[Chart understanding data]
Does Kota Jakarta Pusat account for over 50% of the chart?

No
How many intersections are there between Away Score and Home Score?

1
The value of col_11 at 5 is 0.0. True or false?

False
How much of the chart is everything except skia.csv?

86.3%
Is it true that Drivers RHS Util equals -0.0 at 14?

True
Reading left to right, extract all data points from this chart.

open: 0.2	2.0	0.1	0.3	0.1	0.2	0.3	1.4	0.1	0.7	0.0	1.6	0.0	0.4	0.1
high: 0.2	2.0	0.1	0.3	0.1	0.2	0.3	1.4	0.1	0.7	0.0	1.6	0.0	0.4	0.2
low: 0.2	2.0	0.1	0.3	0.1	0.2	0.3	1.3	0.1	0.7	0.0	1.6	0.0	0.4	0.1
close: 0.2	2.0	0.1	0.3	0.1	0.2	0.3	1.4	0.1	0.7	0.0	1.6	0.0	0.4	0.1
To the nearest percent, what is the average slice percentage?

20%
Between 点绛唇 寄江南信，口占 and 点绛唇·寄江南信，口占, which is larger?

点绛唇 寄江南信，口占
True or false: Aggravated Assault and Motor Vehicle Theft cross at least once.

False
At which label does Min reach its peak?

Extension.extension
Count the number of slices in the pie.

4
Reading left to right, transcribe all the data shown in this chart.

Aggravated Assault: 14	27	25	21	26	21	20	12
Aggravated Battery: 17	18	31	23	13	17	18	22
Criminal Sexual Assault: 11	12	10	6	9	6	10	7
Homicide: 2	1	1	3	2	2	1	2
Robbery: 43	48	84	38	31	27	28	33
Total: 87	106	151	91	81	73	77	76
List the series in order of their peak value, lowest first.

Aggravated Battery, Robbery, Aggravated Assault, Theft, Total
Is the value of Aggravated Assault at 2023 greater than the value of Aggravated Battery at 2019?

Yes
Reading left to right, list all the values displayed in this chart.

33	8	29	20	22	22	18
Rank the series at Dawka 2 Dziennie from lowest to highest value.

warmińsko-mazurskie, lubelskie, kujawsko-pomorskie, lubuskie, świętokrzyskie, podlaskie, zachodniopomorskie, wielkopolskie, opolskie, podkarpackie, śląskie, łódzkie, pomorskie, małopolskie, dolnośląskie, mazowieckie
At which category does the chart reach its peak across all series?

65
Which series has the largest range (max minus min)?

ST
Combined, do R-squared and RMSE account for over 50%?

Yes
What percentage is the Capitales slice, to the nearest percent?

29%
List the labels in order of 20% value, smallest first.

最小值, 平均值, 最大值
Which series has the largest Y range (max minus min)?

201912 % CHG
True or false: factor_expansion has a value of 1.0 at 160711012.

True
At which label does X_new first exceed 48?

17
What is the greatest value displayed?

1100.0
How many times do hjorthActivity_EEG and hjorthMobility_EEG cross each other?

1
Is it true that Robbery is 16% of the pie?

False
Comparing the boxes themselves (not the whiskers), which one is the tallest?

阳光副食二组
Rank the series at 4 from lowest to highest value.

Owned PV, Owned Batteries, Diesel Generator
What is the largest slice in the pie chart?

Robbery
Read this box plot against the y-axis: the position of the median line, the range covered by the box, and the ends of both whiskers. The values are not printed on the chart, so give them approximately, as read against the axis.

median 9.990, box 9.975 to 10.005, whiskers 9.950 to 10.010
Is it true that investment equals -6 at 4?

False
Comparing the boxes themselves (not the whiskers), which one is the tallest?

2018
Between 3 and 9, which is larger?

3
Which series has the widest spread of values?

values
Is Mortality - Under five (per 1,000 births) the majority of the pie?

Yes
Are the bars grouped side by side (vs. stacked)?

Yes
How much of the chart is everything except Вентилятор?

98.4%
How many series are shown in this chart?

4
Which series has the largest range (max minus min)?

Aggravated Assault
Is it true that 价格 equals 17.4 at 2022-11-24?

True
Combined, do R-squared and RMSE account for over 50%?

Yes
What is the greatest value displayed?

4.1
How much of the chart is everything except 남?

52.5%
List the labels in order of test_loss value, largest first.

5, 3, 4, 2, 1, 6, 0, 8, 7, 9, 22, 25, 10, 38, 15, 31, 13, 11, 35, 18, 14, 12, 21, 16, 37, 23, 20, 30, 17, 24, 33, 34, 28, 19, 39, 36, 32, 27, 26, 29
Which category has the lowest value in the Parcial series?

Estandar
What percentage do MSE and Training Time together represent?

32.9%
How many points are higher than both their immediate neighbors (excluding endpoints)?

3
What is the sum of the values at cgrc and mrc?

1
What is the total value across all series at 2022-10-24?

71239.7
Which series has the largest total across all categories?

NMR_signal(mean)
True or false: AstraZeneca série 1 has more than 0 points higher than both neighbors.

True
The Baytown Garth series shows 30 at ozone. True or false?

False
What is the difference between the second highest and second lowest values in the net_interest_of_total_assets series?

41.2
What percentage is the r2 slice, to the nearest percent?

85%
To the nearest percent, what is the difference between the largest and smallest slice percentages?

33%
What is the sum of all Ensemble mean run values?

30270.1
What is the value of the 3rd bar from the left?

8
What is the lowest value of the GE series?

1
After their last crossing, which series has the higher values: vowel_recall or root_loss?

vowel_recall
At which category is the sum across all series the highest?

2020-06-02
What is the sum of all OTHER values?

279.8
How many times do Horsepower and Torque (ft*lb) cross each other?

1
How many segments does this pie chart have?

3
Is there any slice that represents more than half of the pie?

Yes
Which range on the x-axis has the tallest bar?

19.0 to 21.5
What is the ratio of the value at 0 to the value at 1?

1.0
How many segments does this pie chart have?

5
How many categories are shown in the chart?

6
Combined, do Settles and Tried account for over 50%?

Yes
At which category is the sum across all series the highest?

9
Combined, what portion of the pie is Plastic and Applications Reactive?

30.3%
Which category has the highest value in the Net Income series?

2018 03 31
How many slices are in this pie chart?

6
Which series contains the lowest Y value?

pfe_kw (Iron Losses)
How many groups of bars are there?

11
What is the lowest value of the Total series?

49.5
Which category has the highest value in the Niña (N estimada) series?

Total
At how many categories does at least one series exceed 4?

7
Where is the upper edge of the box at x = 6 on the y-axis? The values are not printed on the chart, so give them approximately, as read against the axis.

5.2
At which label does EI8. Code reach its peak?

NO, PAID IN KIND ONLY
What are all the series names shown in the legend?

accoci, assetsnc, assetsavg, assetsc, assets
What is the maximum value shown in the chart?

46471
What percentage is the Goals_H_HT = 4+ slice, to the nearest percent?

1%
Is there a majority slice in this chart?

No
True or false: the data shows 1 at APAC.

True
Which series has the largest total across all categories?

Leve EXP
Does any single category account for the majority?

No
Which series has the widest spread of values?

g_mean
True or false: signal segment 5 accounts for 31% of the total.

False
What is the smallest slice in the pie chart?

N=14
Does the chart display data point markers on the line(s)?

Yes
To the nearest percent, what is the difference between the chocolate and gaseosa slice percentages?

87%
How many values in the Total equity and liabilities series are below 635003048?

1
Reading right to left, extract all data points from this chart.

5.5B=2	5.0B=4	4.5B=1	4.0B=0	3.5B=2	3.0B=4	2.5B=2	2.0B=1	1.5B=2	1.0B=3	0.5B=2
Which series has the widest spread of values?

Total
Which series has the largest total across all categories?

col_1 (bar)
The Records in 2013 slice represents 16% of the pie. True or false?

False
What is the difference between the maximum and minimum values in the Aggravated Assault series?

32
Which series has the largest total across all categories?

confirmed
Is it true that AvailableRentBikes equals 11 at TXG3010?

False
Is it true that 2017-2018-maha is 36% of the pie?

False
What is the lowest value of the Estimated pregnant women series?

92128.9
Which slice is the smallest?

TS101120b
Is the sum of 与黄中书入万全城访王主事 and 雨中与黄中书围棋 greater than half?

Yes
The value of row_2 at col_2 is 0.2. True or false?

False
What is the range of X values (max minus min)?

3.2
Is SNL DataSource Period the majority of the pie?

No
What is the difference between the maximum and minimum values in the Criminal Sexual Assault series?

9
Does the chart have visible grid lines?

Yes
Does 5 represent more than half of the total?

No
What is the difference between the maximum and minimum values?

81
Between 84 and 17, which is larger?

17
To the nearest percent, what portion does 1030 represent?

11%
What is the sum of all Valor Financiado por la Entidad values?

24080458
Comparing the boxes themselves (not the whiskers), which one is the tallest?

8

Exercise requirements: Please edit the records from their start through the line with "Reading left to right, extract", changing "chart" to "graph" and keeping everything else the same. Return only those lines.

Answer box:
Does Kota Jakarta Pusat account for over 50% of the graph?

No
How many intersections are there between Away Score and Home Score?

1
The value of col_11 at 5 is 0.0. True or false?

False
How much of the graph is everything except skia.csv?

86.3%
Is it true that Drivers RHS Util equals -0.0 at 14?

True
Reading left to right, extract all data points from this graph.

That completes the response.